## Supplied material
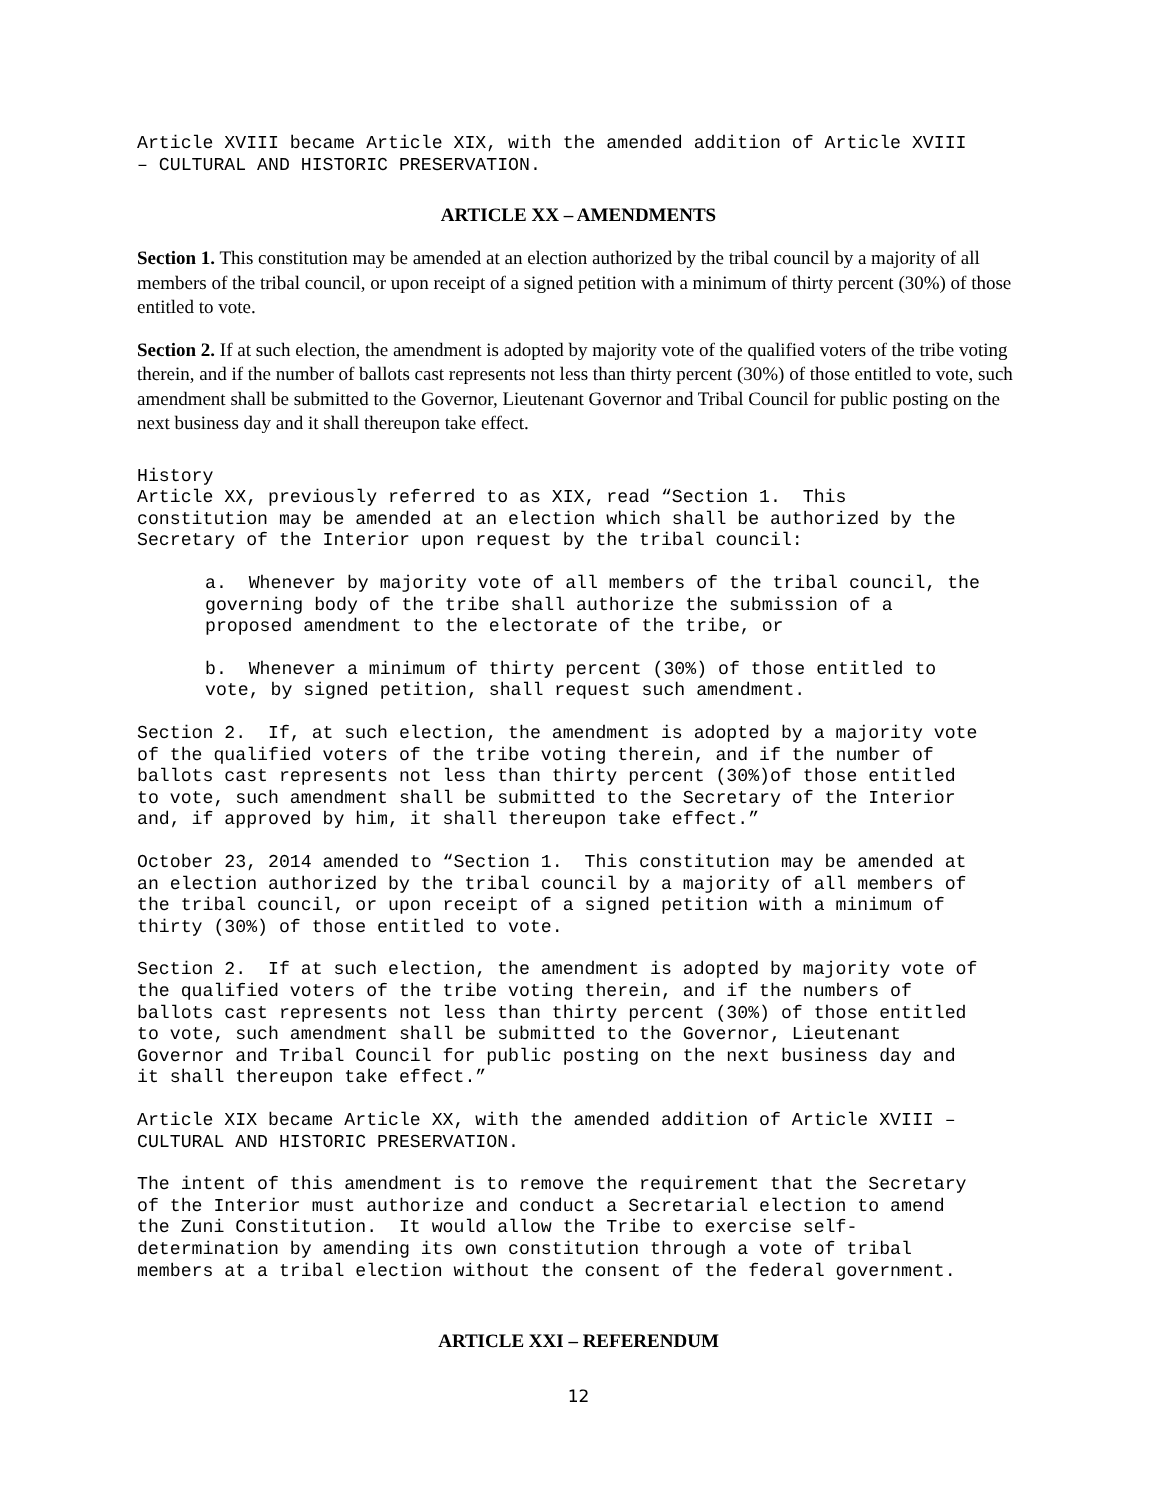Article XVIII became Article XIX, with the amended addition of Article XVIII – CULTURAL AND HISTORIC PRESERVATION.
ARTICLE XX – AMENDMENTS
Section 1. This constitution may be amended at an election authorized by the tribal council by a majority of all members of the tribal council, or upon receipt of a signed petition with a minimum of thirty percent (30%) of those entitled to vote.
Section 2. If at such election, the amendment is adopted by majority vote of the qualified voters of the tribe voting therein, and if the number of ballots cast represents not less than thirty percent (30%) of those entitled to vote, such amendment shall be submitted to the Governor, Lieutenant Governor and Tribal Council for public posting on the next business day and it shall thereupon take effect.
History Article XX, previously referred to as XIX, read “Section 1. This constitution may be amended at an election which shall be authorized by the Secretary of the Interior upon request by the tribal council:
a. Whenever by majority vote of all members of the tribal council, the governing body of the tribe shall authorize the submission of a proposed amendment to the electorate of the tribe, or
b. Whenever a minimum of thirty percent (30%) of those entitled to vote, by signed petition, shall request such amendment.
Section 2. If, at such election, the amendment is adopted by a majority vote of the qualified voters of the tribe voting therein, and if the number of ballots cast represents not less than thirty percent (30%)of those entitled to vote, such amendment shall be submitted to the Secretary of the Interior and, if approved by him, it shall thereupon take effect.”
October 23, 2014 amended to “Section 1. This constitution may be amended at an election authorized by the tribal council by a majority of all members of the tribal council, or upon receipt of a signed petition with a minimum of thirty (30%) of those entitled to vote.
Section 2. If at such election, the amendment is adopted by majority vote of the qualified voters of the tribe voting therein, and if the numbers of ballots cast represents not less than thirty percent (30%) of those entitled to vote, such amendment shall be submitted to the Governor, Lieutenant Governor and Tribal Council for public posting on the next business day and it shall thereupon take effect.”
Article XIX became Article XX, with the amended addition of Article XVIII – CULTURAL AND HISTORIC PRESERVATION.
The intent of this amendment is to remove the requirement that the Secretary of the Interior must authorize and conduct a Secretarial election to amend the Zuni Constitution. It would allow the Tribe to exercise self- determination by amending its own constitution through a vote of tribal members at a tribal election without the consent of the federal government.
ARTICLE XXI – REFERENDUM
12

## What to do
Set down all of the material above exactly as written, leaving the pictures out.

## Solution
Article XVIII became Article XIX, with the amended addition of Article XVIII – CULTURAL AND HISTORIC PRESERVATION.
ARTICLE XX – AMENDMENTS
Section 1. This constitution may be amended at an election authorized by the tribal council by a majority of all members of the tribal council, or upon receipt of a signed petition with a minimum of thirty percent (30%) of those entitled to vote.
Section 2. If at such election, the amendment is adopted by majority vote of the qualified voters of the tribe voting therein, and if the number of ballots cast represents not less than thirty percent (30%) of those entitled to vote, such amendment shall be submitted to the Governor, Lieutenant Governor and Tribal Council for public posting on the next business day and it shall thereupon take effect.
History Article XX, previously referred to as XIX, read “Section 1. This constitution may be amended at an election which shall be authorized by the Secretary of the Interior upon request by the tribal council:
a. Whenever by majority vote of all members of the tribal council, the governing body of the tribe shall authorize the submission of a proposed amendment to the electorate of the tribe, or
b. Whenever a minimum of thirty percent (30%) of those entitled to vote, by signed petition, shall request such amendment.
Section 2. If, at such election, the amendment is adopted by a majority vote of the qualified voters of the tribe voting therein, and if the number of ballots cast represents not less than thirty percent (30%)of those entitled to vote, such amendment shall be submitted to the Secretary of the Interior and, if approved by him, it shall thereupon take effect.”
October 23, 2014 amended to “Section 1. This constitution may be amended at an election authorized by the tribal council by a majority of all members of the tribal council, or upon receipt of a signed petition with a minimum of thirty (30%) of those entitled to vote.
Section 2. If at such election, the amendment is adopted by majority vote of the qualified voters of the tribe voting therein, and if the numbers of ballots cast represents not less than thirty percent (30%) of those entitled to vote, such amendment shall be submitted to the Governor, Lieutenant Governor and Tribal Council for public posting on the next business day and it shall thereupon take effect.”
Article XIX became Article XX, with the amended addition of Article XVIII – CULTURAL AND HISTORIC PRESERVATION.
The intent of this amendment is to remove the requirement that the Secretary of the Interior must authorize and conduct a Secretarial election to amend the Zuni Constitution. It would allow the Tribe to exercise self- determination by amending its own constitution through a vote of tribal members at a tribal election without the consent of the federal government.
ARTICLE XXI – REFERENDUM
12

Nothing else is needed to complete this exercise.